French naval officer (1682–1750)

Henri-François des Herbiers, Marquis de L'Estenduère, was born in Angers, Province of Anjou, around 1682 and died in Rochefort in March 1750. He was a Navy officer and aristocrat in France. Coming from a noble family from Poitou, he began his navigational training under the direction of his uncle, and began his naval career at an early age in the Marine royale. He distinguished himself for the first time during the War of the Spanish Succession near Vélez-Málaga and then at the Battle of Marbella, before fighting as a privateer. During the 1720s, he undertook many voyages to New France and drew many marine maps of the St. Lawrence River. He took part in the wars of the Polish Succession, and the War of the Spanish Succession.

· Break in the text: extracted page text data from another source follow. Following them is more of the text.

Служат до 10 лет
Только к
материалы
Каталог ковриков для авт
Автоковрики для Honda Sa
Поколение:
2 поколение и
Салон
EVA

In 1747, he accomplished his greatest feat at the Battle of Cape Finisterre along the Spanish coast of Galicia. In charge of escorting a merchant convoy to the West Indies with eight ships, he was attacked on 25 October by 14 British ships of Admiral Edward Hawke, and sustained more than seven hours of fierce combat. Six French vessels were captured, but the convoy was almost totally saved. He also managed to avoid being captured when his ship, Le Tonnant with (80 cannons) was partially disabled. His second in command, marquis de Vaudreuil, on the Intrépide (74 cannon vessel), turned around and traversed British lines, and towed the ship back to Brest during the night. He ended his career as chef d'escadre.